--- START OF Data entries ---

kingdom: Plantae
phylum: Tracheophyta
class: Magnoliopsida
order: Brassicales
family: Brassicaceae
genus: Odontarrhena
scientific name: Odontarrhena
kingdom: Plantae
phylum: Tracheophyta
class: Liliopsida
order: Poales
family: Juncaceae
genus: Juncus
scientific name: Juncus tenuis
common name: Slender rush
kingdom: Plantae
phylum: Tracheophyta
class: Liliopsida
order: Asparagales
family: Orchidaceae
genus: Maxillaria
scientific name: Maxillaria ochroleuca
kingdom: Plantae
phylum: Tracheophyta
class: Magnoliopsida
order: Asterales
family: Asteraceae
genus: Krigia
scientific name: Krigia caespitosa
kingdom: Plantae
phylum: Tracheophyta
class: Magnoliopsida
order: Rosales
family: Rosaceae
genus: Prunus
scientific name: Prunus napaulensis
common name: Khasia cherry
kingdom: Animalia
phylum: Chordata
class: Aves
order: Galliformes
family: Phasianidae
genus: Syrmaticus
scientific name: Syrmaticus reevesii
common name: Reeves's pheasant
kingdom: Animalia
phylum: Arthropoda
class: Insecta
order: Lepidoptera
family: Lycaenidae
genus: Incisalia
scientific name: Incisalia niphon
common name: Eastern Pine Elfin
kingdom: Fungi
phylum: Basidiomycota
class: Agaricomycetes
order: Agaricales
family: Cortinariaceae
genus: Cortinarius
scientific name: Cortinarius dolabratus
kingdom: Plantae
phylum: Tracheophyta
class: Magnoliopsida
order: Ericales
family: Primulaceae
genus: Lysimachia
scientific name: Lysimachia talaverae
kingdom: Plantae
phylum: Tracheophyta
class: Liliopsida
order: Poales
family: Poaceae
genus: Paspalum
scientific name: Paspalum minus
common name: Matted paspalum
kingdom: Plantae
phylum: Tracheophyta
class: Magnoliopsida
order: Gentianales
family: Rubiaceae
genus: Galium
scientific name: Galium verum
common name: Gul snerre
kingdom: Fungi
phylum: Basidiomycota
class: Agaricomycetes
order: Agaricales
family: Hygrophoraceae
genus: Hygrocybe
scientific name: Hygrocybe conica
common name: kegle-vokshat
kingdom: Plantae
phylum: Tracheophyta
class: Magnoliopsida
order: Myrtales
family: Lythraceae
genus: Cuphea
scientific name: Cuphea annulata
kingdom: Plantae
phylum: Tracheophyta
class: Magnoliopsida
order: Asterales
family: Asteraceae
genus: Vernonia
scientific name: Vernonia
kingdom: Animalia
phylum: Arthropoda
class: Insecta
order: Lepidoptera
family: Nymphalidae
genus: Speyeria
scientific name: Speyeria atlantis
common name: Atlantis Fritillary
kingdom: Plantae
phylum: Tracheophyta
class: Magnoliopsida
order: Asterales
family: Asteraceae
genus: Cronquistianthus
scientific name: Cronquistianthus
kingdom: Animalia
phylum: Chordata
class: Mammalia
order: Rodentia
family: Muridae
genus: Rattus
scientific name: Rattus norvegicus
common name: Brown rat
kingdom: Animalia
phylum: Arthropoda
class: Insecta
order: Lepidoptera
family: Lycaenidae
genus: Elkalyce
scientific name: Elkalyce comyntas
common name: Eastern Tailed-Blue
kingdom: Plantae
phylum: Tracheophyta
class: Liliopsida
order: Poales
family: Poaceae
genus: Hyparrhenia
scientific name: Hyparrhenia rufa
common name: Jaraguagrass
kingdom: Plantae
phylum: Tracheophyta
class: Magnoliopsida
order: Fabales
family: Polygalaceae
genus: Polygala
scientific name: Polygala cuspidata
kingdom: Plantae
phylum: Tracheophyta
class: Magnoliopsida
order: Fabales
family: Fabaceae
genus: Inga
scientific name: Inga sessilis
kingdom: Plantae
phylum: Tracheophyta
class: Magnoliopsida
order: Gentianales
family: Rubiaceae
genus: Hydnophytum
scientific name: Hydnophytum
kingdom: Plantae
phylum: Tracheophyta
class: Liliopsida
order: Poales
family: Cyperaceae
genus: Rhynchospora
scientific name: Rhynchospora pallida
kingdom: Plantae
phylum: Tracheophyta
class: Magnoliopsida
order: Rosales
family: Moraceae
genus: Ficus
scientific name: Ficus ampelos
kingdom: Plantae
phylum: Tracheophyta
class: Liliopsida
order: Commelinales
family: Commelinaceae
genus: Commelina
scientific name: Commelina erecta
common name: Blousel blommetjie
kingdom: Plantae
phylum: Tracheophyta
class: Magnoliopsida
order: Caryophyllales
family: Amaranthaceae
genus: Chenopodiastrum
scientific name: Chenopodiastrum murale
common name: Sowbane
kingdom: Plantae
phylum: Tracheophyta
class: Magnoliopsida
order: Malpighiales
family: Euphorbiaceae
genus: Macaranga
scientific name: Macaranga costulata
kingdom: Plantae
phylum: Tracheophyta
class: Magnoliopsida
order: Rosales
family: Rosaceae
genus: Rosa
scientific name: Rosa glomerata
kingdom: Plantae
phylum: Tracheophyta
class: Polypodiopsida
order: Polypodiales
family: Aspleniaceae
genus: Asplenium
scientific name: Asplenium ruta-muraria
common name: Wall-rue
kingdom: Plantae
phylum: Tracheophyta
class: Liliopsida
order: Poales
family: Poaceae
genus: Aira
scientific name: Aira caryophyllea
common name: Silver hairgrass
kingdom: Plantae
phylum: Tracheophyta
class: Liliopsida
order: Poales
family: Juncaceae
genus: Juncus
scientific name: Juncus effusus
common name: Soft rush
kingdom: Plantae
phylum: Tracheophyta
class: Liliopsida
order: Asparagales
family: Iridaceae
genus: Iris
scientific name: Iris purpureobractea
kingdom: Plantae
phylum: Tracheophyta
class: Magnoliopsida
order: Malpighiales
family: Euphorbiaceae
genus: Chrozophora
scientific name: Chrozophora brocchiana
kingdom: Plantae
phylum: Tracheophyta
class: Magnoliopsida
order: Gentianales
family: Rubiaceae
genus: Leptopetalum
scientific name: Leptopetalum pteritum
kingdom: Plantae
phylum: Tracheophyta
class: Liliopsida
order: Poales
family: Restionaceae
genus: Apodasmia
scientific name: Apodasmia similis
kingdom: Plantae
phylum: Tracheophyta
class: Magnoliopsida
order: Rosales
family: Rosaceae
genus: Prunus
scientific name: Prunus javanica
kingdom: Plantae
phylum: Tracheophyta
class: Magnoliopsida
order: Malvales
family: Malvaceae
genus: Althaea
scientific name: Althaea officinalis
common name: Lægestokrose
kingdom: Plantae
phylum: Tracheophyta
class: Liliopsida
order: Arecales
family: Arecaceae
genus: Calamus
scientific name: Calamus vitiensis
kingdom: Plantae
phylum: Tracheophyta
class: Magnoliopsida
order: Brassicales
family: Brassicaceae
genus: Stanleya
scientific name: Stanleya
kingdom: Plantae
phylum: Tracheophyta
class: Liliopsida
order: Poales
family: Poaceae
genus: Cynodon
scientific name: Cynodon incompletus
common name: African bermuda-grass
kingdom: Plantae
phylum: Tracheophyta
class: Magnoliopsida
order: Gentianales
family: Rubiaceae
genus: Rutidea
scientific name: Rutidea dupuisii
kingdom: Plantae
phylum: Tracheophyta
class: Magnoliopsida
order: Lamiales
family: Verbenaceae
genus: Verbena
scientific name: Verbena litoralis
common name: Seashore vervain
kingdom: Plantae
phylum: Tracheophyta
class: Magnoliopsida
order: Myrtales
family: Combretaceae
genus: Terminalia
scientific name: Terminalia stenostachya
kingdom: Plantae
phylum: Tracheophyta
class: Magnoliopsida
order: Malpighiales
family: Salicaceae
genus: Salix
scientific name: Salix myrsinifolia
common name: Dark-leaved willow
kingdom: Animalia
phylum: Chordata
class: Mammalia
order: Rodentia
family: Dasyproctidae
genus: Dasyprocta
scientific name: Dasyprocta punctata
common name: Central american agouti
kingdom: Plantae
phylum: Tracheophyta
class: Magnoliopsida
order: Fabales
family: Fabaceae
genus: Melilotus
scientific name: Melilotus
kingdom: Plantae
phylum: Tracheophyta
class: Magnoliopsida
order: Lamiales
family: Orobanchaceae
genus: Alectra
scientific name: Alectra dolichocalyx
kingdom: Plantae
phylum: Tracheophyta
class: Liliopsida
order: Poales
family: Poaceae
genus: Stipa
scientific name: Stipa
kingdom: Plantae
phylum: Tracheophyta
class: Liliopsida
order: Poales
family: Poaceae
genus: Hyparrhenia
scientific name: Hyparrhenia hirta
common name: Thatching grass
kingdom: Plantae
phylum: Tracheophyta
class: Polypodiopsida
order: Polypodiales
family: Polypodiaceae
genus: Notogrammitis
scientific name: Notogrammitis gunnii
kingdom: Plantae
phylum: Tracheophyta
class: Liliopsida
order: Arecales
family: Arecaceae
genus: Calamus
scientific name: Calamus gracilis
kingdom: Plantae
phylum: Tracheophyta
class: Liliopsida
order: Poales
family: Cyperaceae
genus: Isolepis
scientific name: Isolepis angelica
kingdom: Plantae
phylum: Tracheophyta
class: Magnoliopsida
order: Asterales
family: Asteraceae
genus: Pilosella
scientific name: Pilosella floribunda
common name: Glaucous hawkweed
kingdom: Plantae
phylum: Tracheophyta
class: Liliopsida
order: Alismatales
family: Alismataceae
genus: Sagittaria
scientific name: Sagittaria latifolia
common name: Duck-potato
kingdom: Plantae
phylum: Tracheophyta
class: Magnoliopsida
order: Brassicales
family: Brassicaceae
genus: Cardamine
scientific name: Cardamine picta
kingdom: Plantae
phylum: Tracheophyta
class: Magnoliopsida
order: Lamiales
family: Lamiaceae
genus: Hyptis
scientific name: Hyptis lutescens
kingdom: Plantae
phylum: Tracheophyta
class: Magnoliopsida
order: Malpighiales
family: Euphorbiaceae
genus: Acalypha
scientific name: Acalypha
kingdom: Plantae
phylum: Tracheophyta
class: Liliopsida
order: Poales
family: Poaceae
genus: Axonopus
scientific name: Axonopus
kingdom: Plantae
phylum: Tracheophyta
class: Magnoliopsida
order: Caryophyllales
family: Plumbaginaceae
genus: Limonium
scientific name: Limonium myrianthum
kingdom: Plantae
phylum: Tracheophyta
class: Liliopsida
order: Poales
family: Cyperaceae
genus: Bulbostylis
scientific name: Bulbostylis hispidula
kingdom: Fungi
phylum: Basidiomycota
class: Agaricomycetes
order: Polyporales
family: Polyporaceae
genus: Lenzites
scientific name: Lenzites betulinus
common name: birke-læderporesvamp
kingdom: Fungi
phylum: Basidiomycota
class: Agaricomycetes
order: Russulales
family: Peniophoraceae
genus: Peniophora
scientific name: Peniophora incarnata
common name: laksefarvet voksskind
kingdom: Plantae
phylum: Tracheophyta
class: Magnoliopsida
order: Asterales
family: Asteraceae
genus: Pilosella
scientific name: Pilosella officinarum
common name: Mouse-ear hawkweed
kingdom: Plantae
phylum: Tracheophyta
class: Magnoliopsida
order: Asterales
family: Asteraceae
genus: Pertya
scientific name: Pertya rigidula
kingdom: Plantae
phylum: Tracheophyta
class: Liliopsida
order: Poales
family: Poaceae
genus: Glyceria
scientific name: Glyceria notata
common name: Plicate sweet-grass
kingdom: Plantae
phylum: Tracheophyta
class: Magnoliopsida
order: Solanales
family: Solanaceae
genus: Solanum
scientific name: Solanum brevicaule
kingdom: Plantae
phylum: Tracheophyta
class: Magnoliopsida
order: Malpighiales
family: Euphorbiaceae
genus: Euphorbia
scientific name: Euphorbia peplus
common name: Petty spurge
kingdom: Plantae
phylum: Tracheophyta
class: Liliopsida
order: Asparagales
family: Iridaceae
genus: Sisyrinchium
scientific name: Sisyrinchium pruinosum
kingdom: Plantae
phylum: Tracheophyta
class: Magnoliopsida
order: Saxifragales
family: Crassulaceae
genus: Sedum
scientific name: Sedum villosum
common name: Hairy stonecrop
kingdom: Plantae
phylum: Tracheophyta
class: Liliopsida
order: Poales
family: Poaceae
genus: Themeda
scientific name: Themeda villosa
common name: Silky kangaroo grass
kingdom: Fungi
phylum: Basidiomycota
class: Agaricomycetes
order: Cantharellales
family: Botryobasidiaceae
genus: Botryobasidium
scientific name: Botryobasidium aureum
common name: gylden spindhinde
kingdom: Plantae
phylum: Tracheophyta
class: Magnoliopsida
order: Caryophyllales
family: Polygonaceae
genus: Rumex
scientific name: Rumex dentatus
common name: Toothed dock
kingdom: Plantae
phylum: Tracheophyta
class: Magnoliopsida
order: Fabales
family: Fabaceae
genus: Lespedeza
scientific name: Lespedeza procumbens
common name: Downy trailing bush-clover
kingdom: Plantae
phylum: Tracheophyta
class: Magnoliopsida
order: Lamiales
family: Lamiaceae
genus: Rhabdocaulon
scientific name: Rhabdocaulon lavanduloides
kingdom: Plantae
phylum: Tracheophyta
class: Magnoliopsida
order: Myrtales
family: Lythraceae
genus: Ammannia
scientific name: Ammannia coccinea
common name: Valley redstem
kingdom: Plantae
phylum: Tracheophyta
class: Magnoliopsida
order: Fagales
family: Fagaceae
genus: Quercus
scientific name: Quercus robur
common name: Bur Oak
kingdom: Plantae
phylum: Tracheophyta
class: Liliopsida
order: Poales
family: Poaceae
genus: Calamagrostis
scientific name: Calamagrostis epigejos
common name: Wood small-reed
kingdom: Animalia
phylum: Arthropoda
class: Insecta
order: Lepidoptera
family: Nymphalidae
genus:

--- END OF Data entries ---

[Set problem]:
Change "common name" to "vernacular name" in the part that opens with the line containing "genus: Syrmaticus" and closes with the line containing "common name: Gul snerre". Return only those lines, with everything else left as it is.

[Full output]:
genus: Syrmaticus
scientific name: Syrmaticus reevesii
vernacular name: Reeves's pheasant
kingdom: Animalia
phylum: Arthropoda
class: Insecta
order: Lepidoptera
family: Lycaenidae
genus: Incisalia
scientific name: Incisalia niphon
vernacular name: Eastern Pine Elfin
kingdom: Fungi
phylum: Basidiomycota
class: Agaricomycetes
order: Agaricales
family: Cortinariaceae
genus: Cortinarius
scientific name: Cortinarius dolabratus
kingdom: Plantae
phylum: Tracheophyta
class: Magnoliopsida
order: Ericales
family: Primulaceae
genus: Lysimachia
scientific name: Lysimachia talaverae
kingdom: Plantae
phylum: Tracheophyta
class: Liliopsida
order: Poales
family: Poaceae
genus: Paspalum
scientific name: Paspalum minus
vernacular name: Matted paspalum
kingdom: Plantae
phylum: Tracheophyta
class: Magnoliopsida
order: Gentianales
family: Rubiaceae
genus: Galium
scientific name: Galium verum
vernacular name: Gul snerre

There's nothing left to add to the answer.